Für 2026 beantragte das RUZ Hollen eine Förderung von jeweils 6.000 Euro für die Camps in Ganderkesee und Hude. Die Gesamtkosten eines Camps liegen bei 12.000 Euro, wobei die Gemeinden ebenfalls jeweils 6.000 Euro beisteuern. Die Förderung durch den Landkreis deckt somit 50 Prozent der Kosten ab. Die tatsächlichen Kosten sind höher, da auch ehrenamtliche Unterstützung und Koordination durch Lehrkräfte und Verwaltungsmitarbeiter einfließen.
Herausforderungen der Erwachsenenbildung: Aussetzung von Integrationskursen
Neben der Förderung von Sprachcamps standen auch Fragen der Erwachsenenbildung im Fokus. Die Aussetzung von Integrationskursen nach § 44 Abs. 4 AufenthG betrifft Asylbewerber, Geduldete, Menschen aus der Ukraine und EU-Bürger. Die Kreisverwaltung befürchtet, dass diese Maßnahme die Teilhabechancen dieser Gruppen stark eingeschränkt.
Die SPD-Kreistagsfraktion forderte deshalb, die Kreisverwaltung solle prüfen, in welcher Form der Landkreis die Träger der Erwachsenenbildung unterstützen kann, um Zugang zu Deutschlernangeboten zu ermöglichen. Die Kreisverwaltung hatte bereits die Volkshochschulen und die Ländliche Erwachsenenbildung zu einem Treffen eingeladen, um über die Auswirkungen zu beraten.
Es wird eingeschätzt, dass bestehende geförderte Deutschlernangebote die Lücke durch den Zulassungsstopp nicht schließen können. Daher sind zusätzliche Sprachlernangebote notwendig. Der Kreistag betonte, dass der Erwerb der deutschen Sprache für gesellschaftliche Teilhabe, Bildung und Arbeitsmarktintegration entscheidend ist und forderte die Bundesregierung auf, die Einschränkungen zurückzunehmen.
Zukunft der Sprachförderung: Integration und Chancengleichheit
Die Entscheidungen des Landkreises Oldenburg zeigen, wie wichtig Sprachförderung in verschiedenen Altersgruppen ist. Die Feriensprachcamps tragen nicht nur zur individuellen Förderung bei, sondern auch zur Stärkung der sozialen Kohäsion in der Region. In einer ländlichen Struktur wie im Landkreis Oldenburg ist der Zugang zu solchen Angeboten besonders wichtig, da oft weniger zentrale Bildungsstrukturen existieren.
Gleichzeitig zeigen die Debatten um die Erwachsenenbildung, wie sensibel die Themen Migration, Integration und Bildung zusammenhängen.
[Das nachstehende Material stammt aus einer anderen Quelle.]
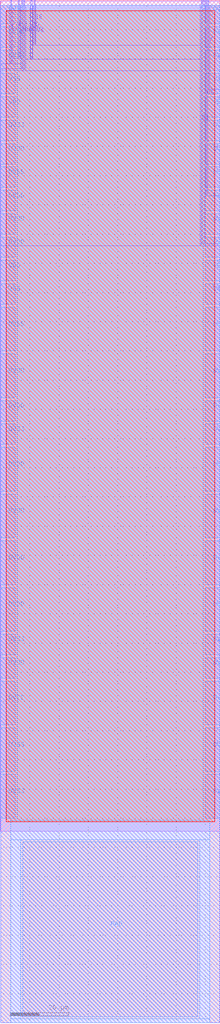
<source format=lef>
VERSION 5.7 ;
  NOWIREEXTENSIONATPIN ON ;
  DIVIDERCHAR "/" ;
  BUSBITCHARS "[]" ;
MACRO gf180mcu_ocd_io__bi_t
  CLASS PAD INOUT ;
  FOREIGN gf180mcu_ocd_io__bi_t ;
  ORIGIN 0.000 0.000 ;
  SIZE 75.000 BY 350.000 ;
  SYMMETRY X Y R90 ;
  SITE GF_IO_Site ;
  PIN A
    DIRECTION INPUT ;
    USE SIGNAL ;
    ANTENNAGATEAREA 0.504000 ;
    ANTENNADIFFAREA 1.000000 ;
    PORT
      LAYER Metal2 ;
        RECT 69.400 267.070 69.780 350.000 ;
    END
  END A
  PIN CS
    DIRECTION INPUT ;
    USE SIGNAL ;
    ANTENNAGATEAREA 0.504000 ;
    ANTENNADIFFAREA 1.000000 ;
    PORT
      LAYER Metal2 ;
        RECT 3.360 328.545 3.740 350.000 ;
    END
  END CS
  PIN DVDD
    DIRECTION INOUT ;
    USE POWER ;
    PORT
      LAYER Metal4 ;
        RECT 0.000 182.000 5.000 197.000 ;
    END
    PORT
      LAYER Metal4 ;
        RECT 0.000 214.000 5.000 229.000 ;
    END
    PORT
      LAYER Metal4 ;
        RECT 0.000 334.000 5.000 341.000 ;
    END
    PORT
      LAYER Metal4 ;
        RECT 0.000 294.000 5.000 301.000 ;
    END
    PORT
      LAYER Metal4 ;
        RECT 0.000 278.000 5.000 285.000 ;
    END
    PORT
      LAYER Metal4 ;
        RECT 0.000 270.000 5.000 277.000 ;
    END
    PORT
      LAYER Metal4 ;
        RECT 0.000 262.000 5.000 269.000 ;
    END
    PORT
      LAYER Metal4 ;
        RECT 0.000 206.000 5.000 213.000 ;
    END
    PORT
      LAYER Metal4 ;
        RECT 0.000 118.000 5.000 125.000 ;
    END
    PORT
      LAYER Metal4 ;
        RECT 0.000 134.000 5.000 149.000 ;
    END
    PORT
      LAYER Metal4 ;
        RECT 0.000 150.000 5.000 165.000 ;
    END
    PORT
      LAYER Metal4 ;
        RECT 0.000 166.000 5.000 181.000 ;
    END
    PORT
      LAYER Metal4 ;
        RECT 70.000 182.000 75.000 197.000 ;
    END
    PORT
      LAYER Metal4 ;
        RECT 70.000 214.000 75.000 229.000 ;
    END
    PORT
      LAYER Metal4 ;
        RECT 70.000 334.000 75.000 341.000 ;
    END
    PORT
      LAYER Metal4 ;
        RECT 70.000 294.000 75.000 301.000 ;
    END
    PORT
      LAYER Metal4 ;
        RECT 70.000 278.000 75.000 285.000 ;
    END
    PORT
      LAYER Metal4 ;
        RECT 70.000 270.000 75.000 277.000 ;
    END
    PORT
      LAYER Metal4 ;
        RECT 70.000 262.000 75.000 269.000 ;
    END
    PORT
      LAYER Metal4 ;
        RECT 70.000 206.000 75.000 213.000 ;
    END
    PORT
      LAYER Metal4 ;
        RECT 70.000 118.000 75.000 125.000 ;
    END
    PORT
      LAYER Metal4 ;
        RECT 70.000 134.000 75.000 149.000 ;
    END
    PORT
      LAYER Metal4 ;
        RECT 70.000 150.000 75.000 165.000 ;
    END
    PORT
      LAYER Metal4 ;
        RECT 70.000 166.000 75.000 181.000 ;
    END
  END DVDD
  PIN DVSS
    DIRECTION INOUT ;
    USE GROUND ;
    PORT
      LAYER Metal4 ;
        RECT 0.000 86.000 5.000 101.000 ;
    END
    PORT
      LAYER Metal4 ;
        RECT 0.000 70.000 5.000 85.000 ;
    END
    PORT
      LAYER Metal4 ;
        RECT 0.000 230.000 5.000 245.000 ;
    END
    PORT
      LAYER Metal4 ;
        RECT 0.000 198.000 5.000 205.000 ;
    END
    PORT
      LAYER Metal4 ;
        RECT 0.000 102.000 5.000 117.000 ;
    END
    PORT
      LAYER Metal4 ;
        RECT 0.000 126.000 5.000 133.000 ;
    END
    PORT
      LAYER Metal4 ;
        RECT 0.000 286.000 5.000 293.000 ;
    END
    PORT
      LAYER Metal4 ;
        RECT 0.000 302.000 5.000 309.000 ;
    END
    PORT
      LAYER Metal4 ;
        RECT 0.000 326.000 5.000 333.000 ;
    END
    PORT
      LAYER Metal4 ;
        RECT 0.000 342.000 5.000 348.390 ;
    END
    PORT
      LAYER Metal4 ;
        RECT 70.000 86.000 75.000 101.000 ;
    END
    PORT
      LAYER Metal4 ;
        RECT 70.000 70.000 75.000 85.000 ;
    END
    PORT
      LAYER Metal4 ;
        RECT 70.000 230.000 75.000 245.000 ;
    END
    PORT
      LAYER Metal4 ;
        RECT 70.000 198.000 75.000 205.000 ;
    END
    PORT
      LAYER Metal4 ;
        RECT 70.000 102.000 75.000 117.000 ;
    END
    PORT
      LAYER Metal4 ;
        RECT 70.000 126.000 75.000 133.000 ;
    END
    PORT
      LAYER Metal4 ;
        RECT 70.000 286.000 75.000 293.000 ;
    END
    PORT
      LAYER Metal4 ;
        RECT 70.000 302.000 75.000 309.000 ;
    END
    PORT
      LAYER Metal4 ;
        RECT 70.000 326.000 75.000 333.000 ;
    END
    PORT
      LAYER Metal4 ;
        RECT 70.000 342.000 75.000 348.390 ;
    END
  END DVSS
  PIN IE
    DIRECTION INPUT ;
    USE SIGNAL ;
    ANTENNAGATEAREA 0.504000 ;
    ANTENNADIFFAREA 1.000000 ;
    PORT
      LAYER Metal2 ;
        RECT 11.385 334.920 11.765 350.000 ;
    END
  END IE
  PIN OE
    DIRECTION INPUT ;
    USE SIGNAL ;
    ANTENNAGATEAREA 2.016000 ;
    ANTENNADIFFAREA 7.776000 ;
    PORT
      LAYER Metal2 ;
        RECT 70.130 283.445 70.510 350.000 ;
    END
  END OE
  PIN PAD
    DIRECTION INOUT ;
    USE SIGNAL ;
    ANTENNADIFFAREA 258.720001 ;
    PORT
      LAYER Metal4 ;
        RECT 7.500 2.000 67.500 62.000 ;
    END
  END PAD
  PIN PD
    DIRECTION INPUT ;
    USE SIGNAL ;
    ANTENNAGATEAREA 1.512000 ;
    ANTENNADIFFAREA 1.000000 ;
    PORT
      LAYER Metal2 ;
        RECT 10.330 330.100 10.710 350.000 ;
    END
  END PD
  PIN PDRV0
    DIRECTION INPUT ;
    USE SIGNAL ;
    ANTENNAGATEAREA 0.504000 ;
    ANTENNADIFFAREA 2.592000 ;
    PORT
      LAYER Metal2 ;
        RECT 7.110 326.870 7.490 350.000 ;
    END
  END PDRV0
  PIN PDRV1
    DIRECTION INPUT ;
    USE SIGNAL ;
    ANTENNAGATEAREA 0.504000 ;
    ANTENNADIFFAREA 2.592000 ;
    PORT
      LAYER Metal2 ;
        RECT 7.820 326.280 8.200 350.005 ;
    END
  END PDRV1
  PIN PU
    DIRECTION INPUT ;
    USE SIGNAL ;
    ANTENNAGATEAREA 1.008000 ;
    ANTENNADIFFAREA 1.795000 ;
    PORT
      LAYER Metal2 ;
        RECT 5.965 330.420 6.345 350.000 ;
    END
  END PU
  PIN SL
    DIRECTION INPUT ;
    USE SIGNAL ;
    ANTENNAGATEAREA 0.504000 ;
    ANTENNADIFFAREA 1.000000 ;
    PORT
      LAYER Metal2 ;
        RECT 68.670 266.340 69.050 350.000 ;
    END
  END SL
  PIN VDD
    DIRECTION INOUT ;
    USE POWER ;
    PORT
      LAYER Metal4 ;
        RECT 0.000 254.000 5.000 261.000 ;
    END
    PORT
      LAYER Metal4 ;
        RECT 0.000 310.000 5.000 317.000 ;
    END
    PORT
      LAYER Metal4 ;
        RECT 70.000 254.000 75.000 261.000 ;
    END
    PORT
      LAYER Metal4 ;
        RECT 70.000 310.000 75.000 317.000 ;
    END
  END VDD
  PIN VSS
    DIRECTION INOUT ;
    USE GROUND ;
    PORT
      LAYER Metal4 ;
        RECT 0.000 318.000 5.000 325.000 ;
    END
    PORT
      LAYER Metal4 ;
        RECT 0.000 246.000 5.000 253.000 ;
    END
    PORT
      LAYER Metal4 ;
        RECT 70.000 318.000 75.000 325.000 ;
    END
    PORT
      LAYER Metal4 ;
        RECT 70.000 246.000 75.000 253.000 ;
    END
  END VSS
  PIN Y
    DIRECTION OUTPUT ;
    USE SIGNAL ;
    ANTENNADIFFAREA 3.240000 ;
    PORT
      LAYER Metal2 ;
        RECT 70.860 319.900 71.240 350.000 ;
    END
  END Y
  OBS
      LAYER Nwell ;
        RECT 1.805 68.895 73.195 346.535 ;
      LAYER Metal1 ;
        RECT -0.160 65.540 75.160 349.785 ;
      LAYER Metal2 ;
        RECT 0.000 328.245 3.060 348.375 ;
        RECT 4.040 330.120 5.665 348.375 ;
        RECT 6.645 330.120 6.810 348.375 ;
        RECT 4.040 328.245 6.810 330.120 ;
        RECT 0.000 326.570 6.810 328.245 ;
        RECT 8.500 329.800 10.030 348.375 ;
        RECT 11.010 334.620 11.085 348.375 ;
        RECT 12.065 334.620 68.370 348.375 ;
        RECT 11.010 329.800 68.370 334.620 ;
        RECT 0.000 325.980 7.520 326.570 ;
        RECT 8.500 325.980 68.370 329.800 ;
        RECT 0.000 266.040 68.370 325.980 ;
        RECT 71.540 319.600 75.000 348.375 ;
        RECT 70.810 283.145 75.000 319.600 ;
        RECT 70.080 266.770 75.000 283.145 ;
        RECT 69.350 266.040 75.000 266.770 ;
        RECT 0.000 0.000 75.000 266.040 ;
      LAYER Metal3 ;
        RECT 0.000 0.000 75.000 348.390 ;
      LAYER Metal4 ;
        RECT 5.600 69.400 69.400 348.390 ;
        RECT 3.500 62.600 71.500 69.400 ;
        RECT 3.500 1.400 6.900 62.600 ;
        RECT 68.100 1.400 71.500 62.600 ;
        RECT 3.500 0.000 71.500 1.400 ;
  END
END gf180mcu_ocd_io__bi_t
END LIBRARY


</source>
Der Landkreis hat hier bereits erste Schritte unternommen, aber die Herausforderungen bleiben groß. Es wird zukünftig entscheidend sein, wie stark die Zusammenarbeit zwischen Kreis, Gemeinden, Schulen und Bildungsträgern bleibt und wie flexibel das Angebot auf veränderte gesetzliche Rahmenbedingungen reagieren kann.
Ausblick
Sprachförderung ist mehr als eine pädagogische Maßnahme – sie ist ein zentraler Baustein für Chancengleichheit und gesellschaftliche Teilhabe. Im Landkreis Oldenburg hat sich in den vergangenen Jahren ein breites Netzwerk entwickelt, das diese Ziele verfolgt. Die Feriensprachcamps und die Bemühungen um die Erwachsenenbildung sind Beispiele dafür, wie Bildungspolitik in der Praxis wirken kann. Ob diese Erfolge auch in Zukunft gesichert werden, hängt von der politischen Willensbildung, der finanziellen Unterstützung und der Koordination zwischen den Akteuren ab.